If you burn a CD or a DVD using you computer, you'll see that the «dirty» part is darker that the «clean» one.

Lets look at the picture: does it have more free space than occupied?

From mathematical point of view, any CD or DVD is just a ring. The radius of the inner circle bounding the non-writable part equals two centimeters and the radius of the outer one equals six. Data is written on a spiral path which is unreeling from the inner circle to the outer. As the same quantity of data occupies the same length of the spiral segment, the amount of written data is proportional to the area of the filled ring.

Lets start burning our disk just as any computer does it. If the dirty ring's width equals the clean one's (2 centimeters each), it can be seen that the used part is much smaller than the rest.
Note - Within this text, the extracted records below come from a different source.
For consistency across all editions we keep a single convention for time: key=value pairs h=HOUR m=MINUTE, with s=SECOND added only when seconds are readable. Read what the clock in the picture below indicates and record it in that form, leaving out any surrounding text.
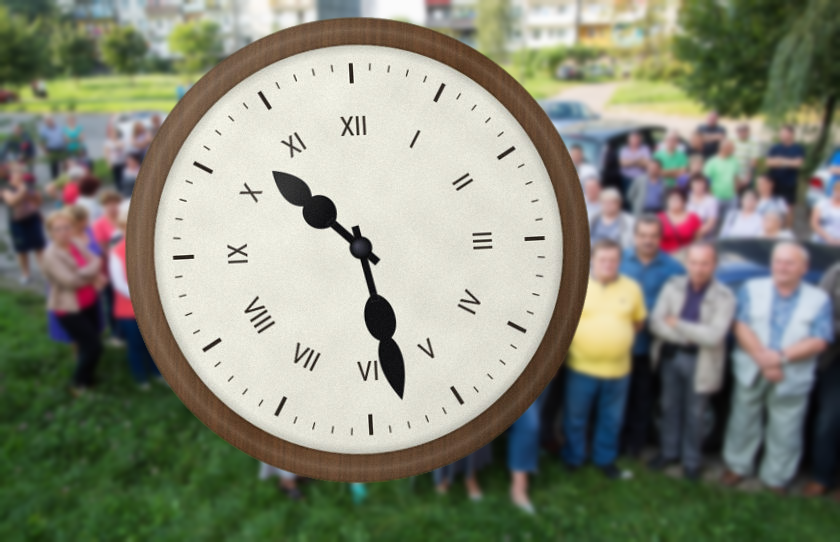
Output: h=10 m=28
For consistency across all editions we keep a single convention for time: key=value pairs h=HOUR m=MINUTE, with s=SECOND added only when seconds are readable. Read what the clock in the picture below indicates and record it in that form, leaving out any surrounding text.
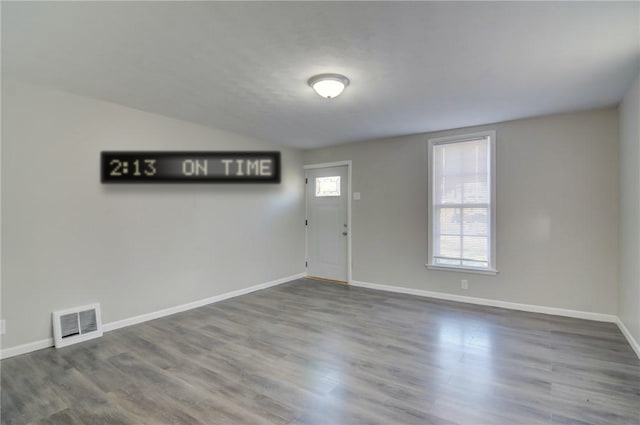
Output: h=2 m=13
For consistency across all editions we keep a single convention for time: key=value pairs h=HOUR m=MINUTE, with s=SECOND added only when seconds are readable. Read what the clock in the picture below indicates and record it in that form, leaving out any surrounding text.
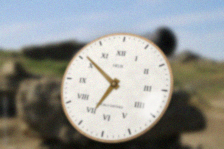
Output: h=6 m=51
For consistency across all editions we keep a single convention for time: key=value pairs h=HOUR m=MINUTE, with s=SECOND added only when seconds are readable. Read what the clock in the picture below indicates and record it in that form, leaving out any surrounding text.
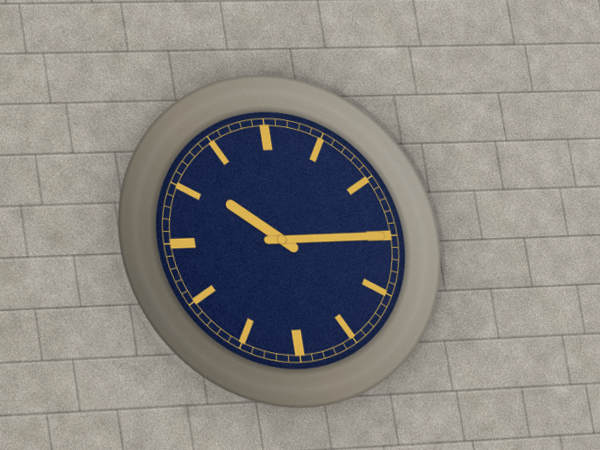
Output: h=10 m=15
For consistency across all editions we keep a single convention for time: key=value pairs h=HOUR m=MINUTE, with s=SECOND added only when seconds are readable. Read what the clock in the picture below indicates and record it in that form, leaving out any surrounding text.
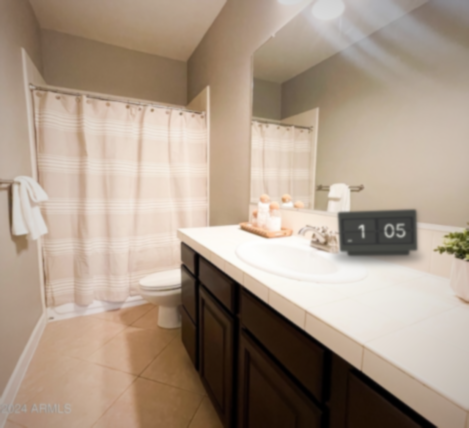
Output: h=1 m=5
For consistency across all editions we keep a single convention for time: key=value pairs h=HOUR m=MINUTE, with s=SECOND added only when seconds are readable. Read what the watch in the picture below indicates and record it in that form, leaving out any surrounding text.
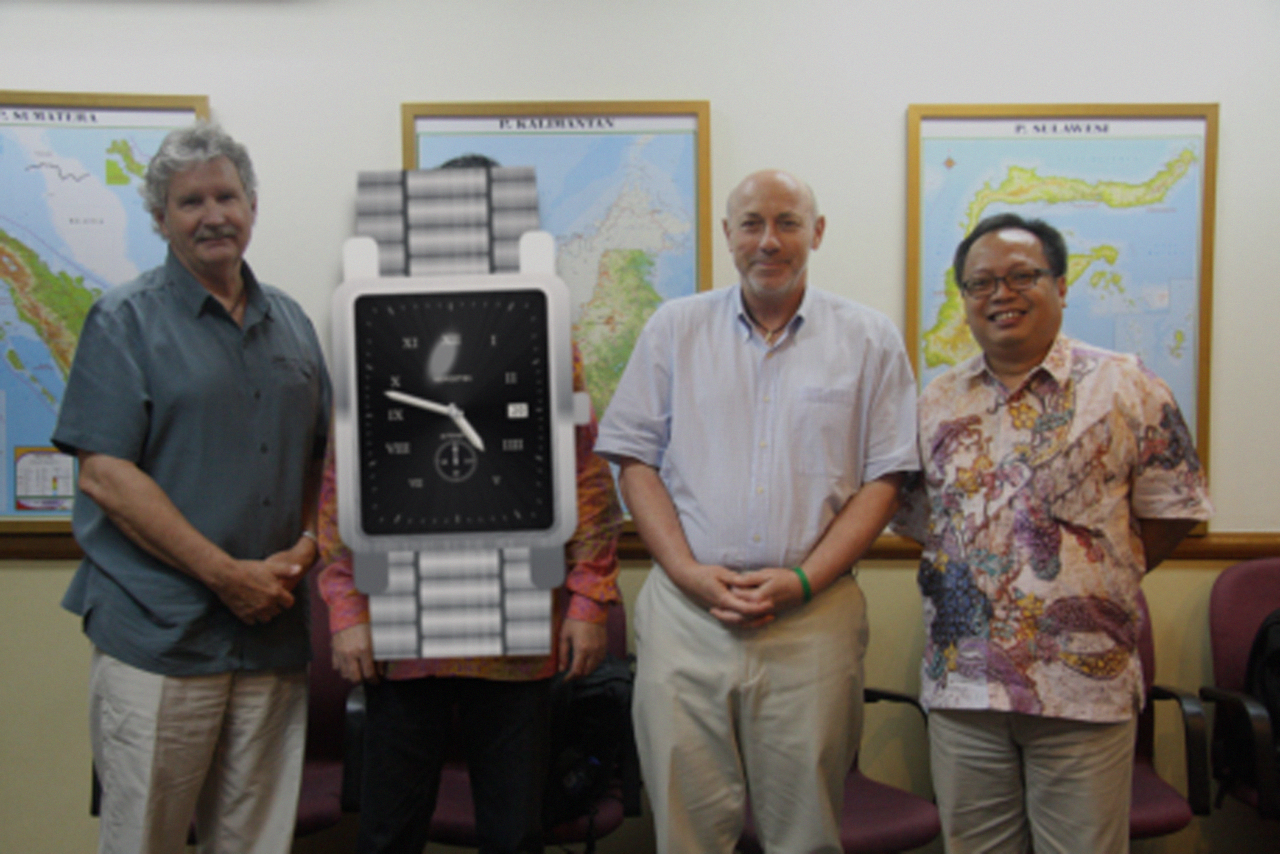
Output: h=4 m=48
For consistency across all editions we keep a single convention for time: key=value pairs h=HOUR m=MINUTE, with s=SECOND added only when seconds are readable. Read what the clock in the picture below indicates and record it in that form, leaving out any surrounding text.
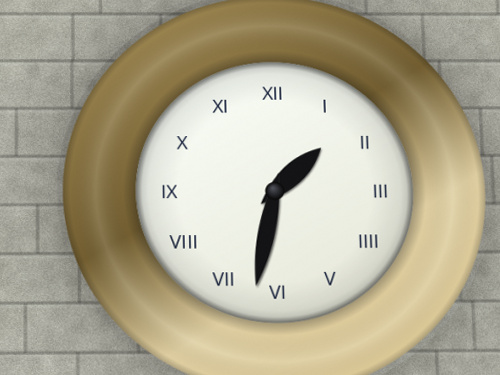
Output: h=1 m=32
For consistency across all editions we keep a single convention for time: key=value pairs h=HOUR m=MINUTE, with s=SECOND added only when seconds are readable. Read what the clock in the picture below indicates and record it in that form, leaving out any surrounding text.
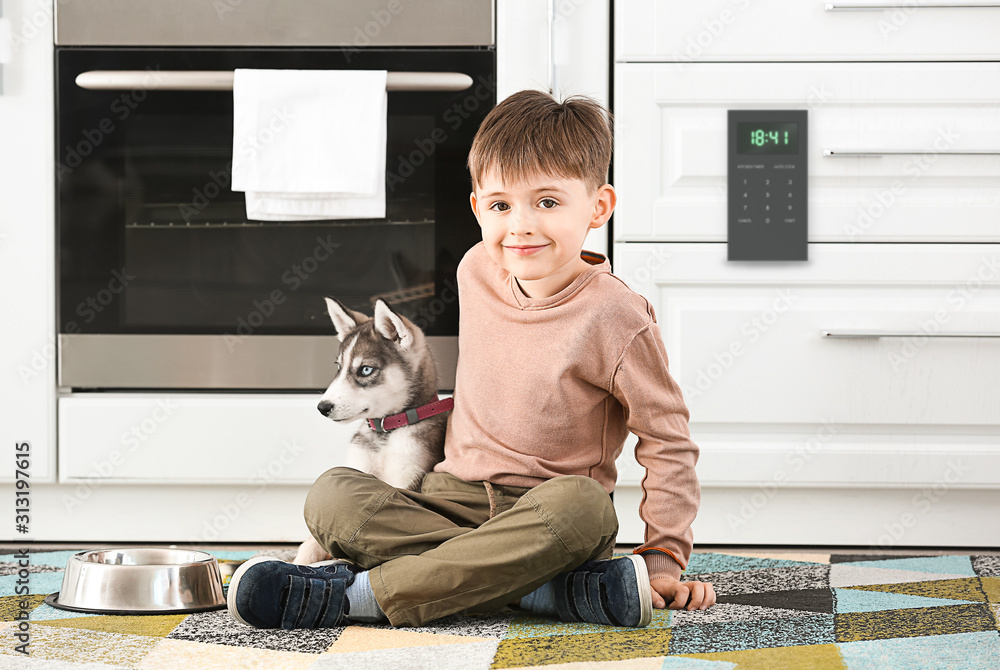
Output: h=18 m=41
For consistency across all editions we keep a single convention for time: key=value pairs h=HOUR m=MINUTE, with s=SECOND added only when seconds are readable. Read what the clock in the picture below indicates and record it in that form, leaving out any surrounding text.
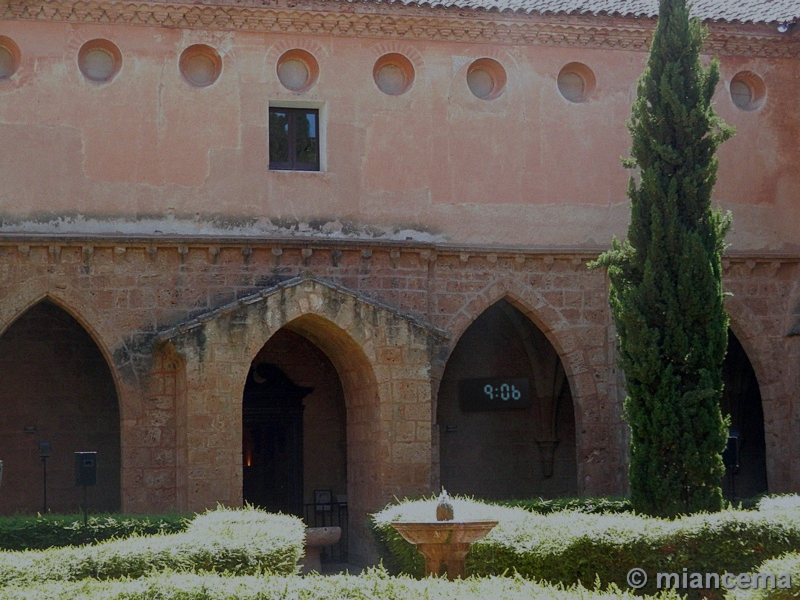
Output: h=9 m=6
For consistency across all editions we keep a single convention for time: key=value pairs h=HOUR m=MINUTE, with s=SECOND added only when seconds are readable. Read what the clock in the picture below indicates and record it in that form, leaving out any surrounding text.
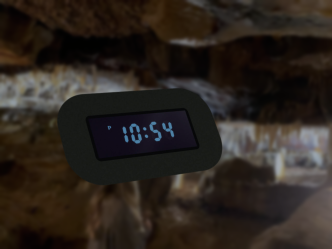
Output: h=10 m=54
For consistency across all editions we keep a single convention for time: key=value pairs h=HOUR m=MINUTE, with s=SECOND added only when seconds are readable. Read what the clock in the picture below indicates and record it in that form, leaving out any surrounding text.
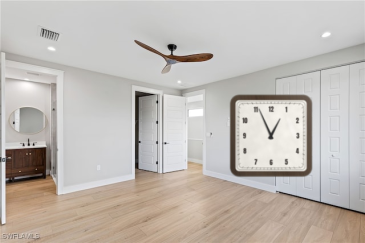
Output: h=12 m=56
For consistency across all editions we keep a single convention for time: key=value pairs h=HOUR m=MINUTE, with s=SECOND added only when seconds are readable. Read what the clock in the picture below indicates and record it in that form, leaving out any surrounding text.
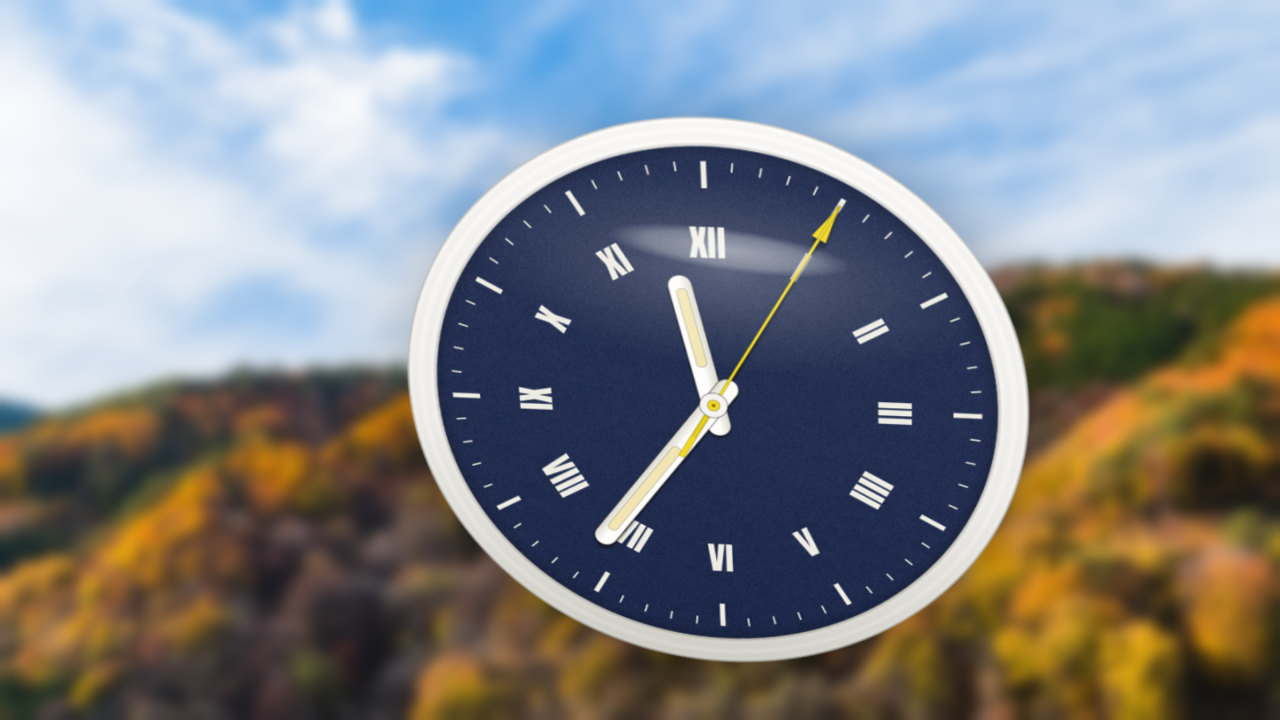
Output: h=11 m=36 s=5
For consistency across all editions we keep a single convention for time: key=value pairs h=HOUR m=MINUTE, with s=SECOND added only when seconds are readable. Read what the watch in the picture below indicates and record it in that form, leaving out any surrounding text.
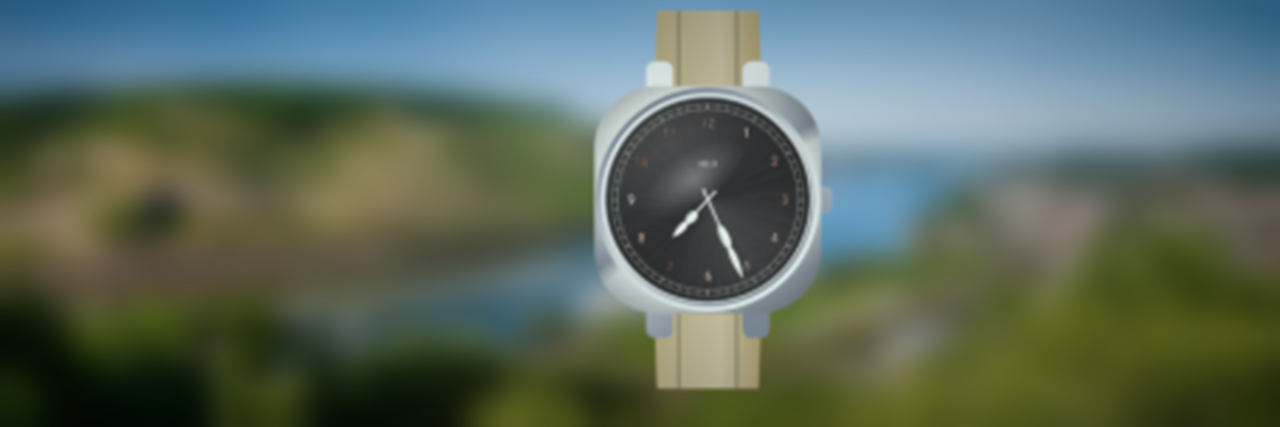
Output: h=7 m=26
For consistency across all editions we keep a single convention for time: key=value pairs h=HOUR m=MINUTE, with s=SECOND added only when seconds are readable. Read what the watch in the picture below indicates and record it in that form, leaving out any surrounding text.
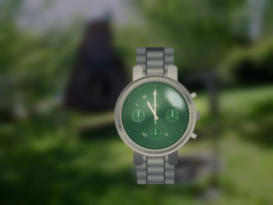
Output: h=11 m=0
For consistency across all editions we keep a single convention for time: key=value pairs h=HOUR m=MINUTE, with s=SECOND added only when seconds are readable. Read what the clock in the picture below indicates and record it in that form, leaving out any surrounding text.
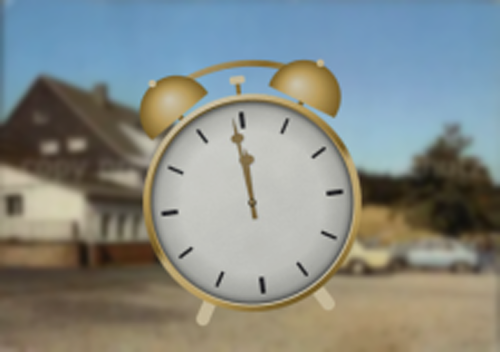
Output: h=11 m=59
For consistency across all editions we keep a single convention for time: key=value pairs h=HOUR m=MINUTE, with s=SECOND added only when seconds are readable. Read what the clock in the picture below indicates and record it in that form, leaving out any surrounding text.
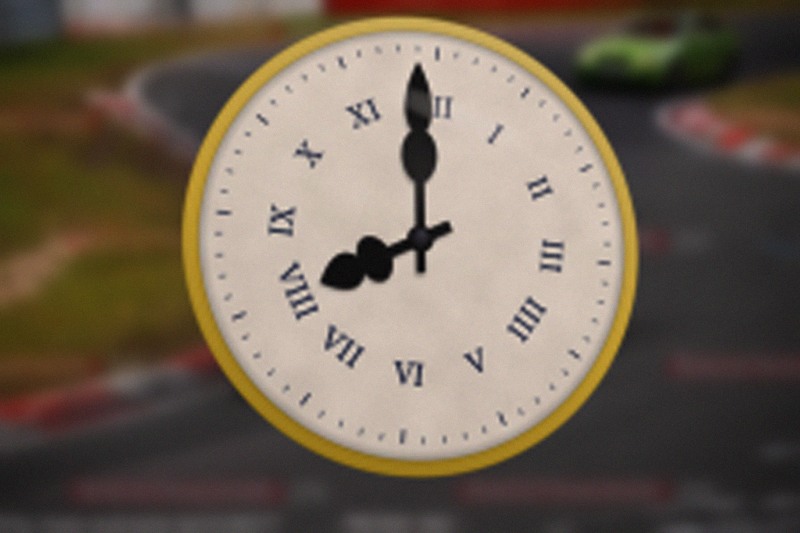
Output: h=7 m=59
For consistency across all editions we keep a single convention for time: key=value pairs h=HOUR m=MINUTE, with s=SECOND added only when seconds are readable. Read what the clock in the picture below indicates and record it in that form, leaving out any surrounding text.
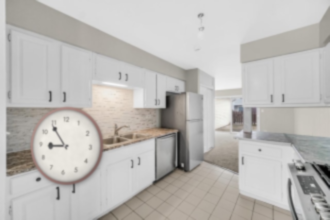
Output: h=8 m=54
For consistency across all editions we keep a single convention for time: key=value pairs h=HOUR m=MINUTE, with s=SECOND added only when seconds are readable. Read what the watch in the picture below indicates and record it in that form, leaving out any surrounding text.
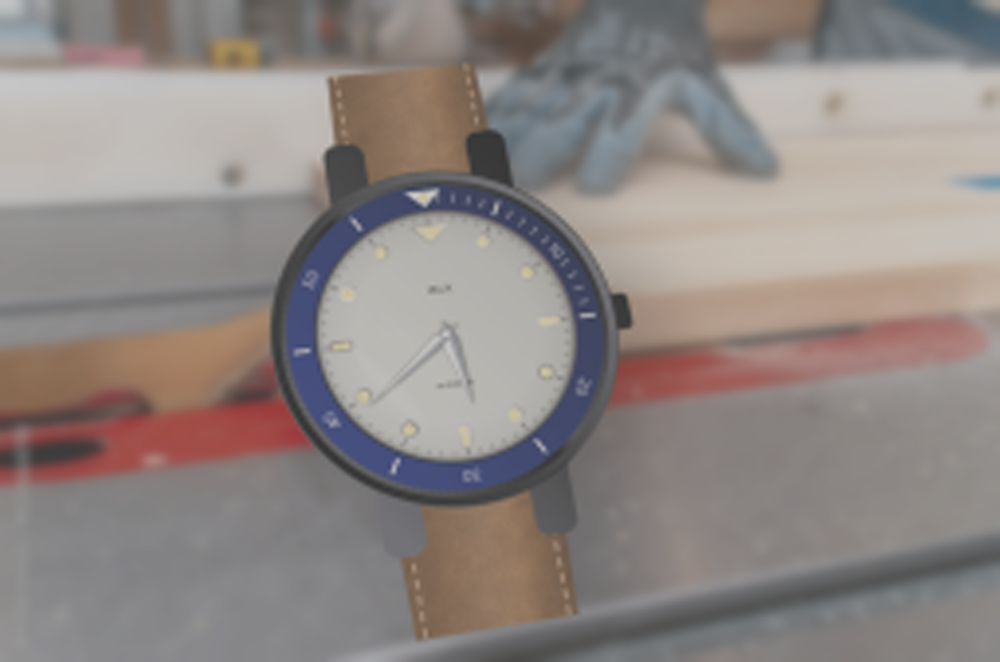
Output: h=5 m=39
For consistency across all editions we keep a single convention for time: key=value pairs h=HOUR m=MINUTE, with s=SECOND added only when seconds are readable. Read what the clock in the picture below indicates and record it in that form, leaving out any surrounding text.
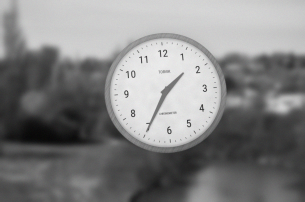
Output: h=1 m=35
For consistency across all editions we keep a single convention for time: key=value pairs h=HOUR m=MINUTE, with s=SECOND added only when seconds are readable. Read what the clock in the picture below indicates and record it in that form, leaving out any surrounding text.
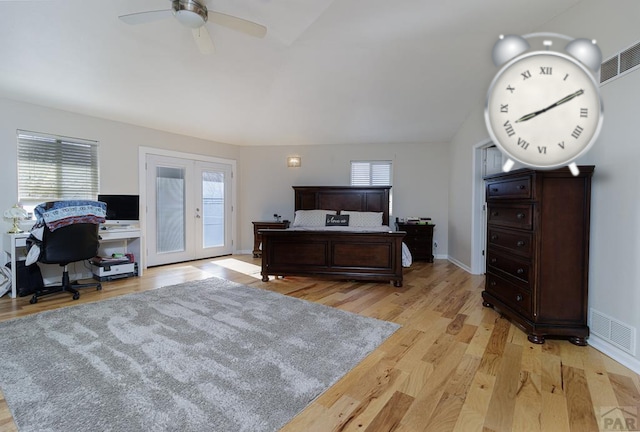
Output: h=8 m=10
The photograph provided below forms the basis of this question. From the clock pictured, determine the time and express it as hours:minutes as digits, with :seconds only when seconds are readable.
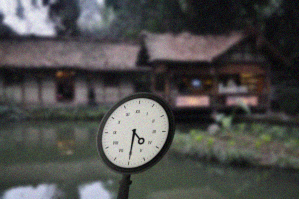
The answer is 4:30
Even if we add the inner circle's area, where nothing can be written, the blank space will still be bigger..

To fill exactly a half of our CD, the inner circle should be approximately 2.5 centimeters in width and the outer around 1.5 centimeters.

Where does this effect come from?

A sphere on a plane is just a circle and it's volume is just the circle's area. As we all know, the area of a circle of radius $R$ equals $\pi R^2$. In order to compute the ring's area, we have to subtract the area of the inner circle that is not used, which is $\pi\cdot(R^2-r^2)$. nd as it depends on the square of every radius, the bigger is the outer radius: the bigger is the area if we fix our ring's width.

In our three-dimensional space the volume of a ball depends on the third power of it's radius. This means that our effect becomes even more dramatic: the considerable part is situated near the border!

Does this orange have more pulp or peel? Peel, as it seems, doesn't occupy much space but is situated near the border. On the given picture its volume equals the volume of the tasty part. Remember: when you buy an orange with a thick peel, you pay generally for the rind if one considers the volume.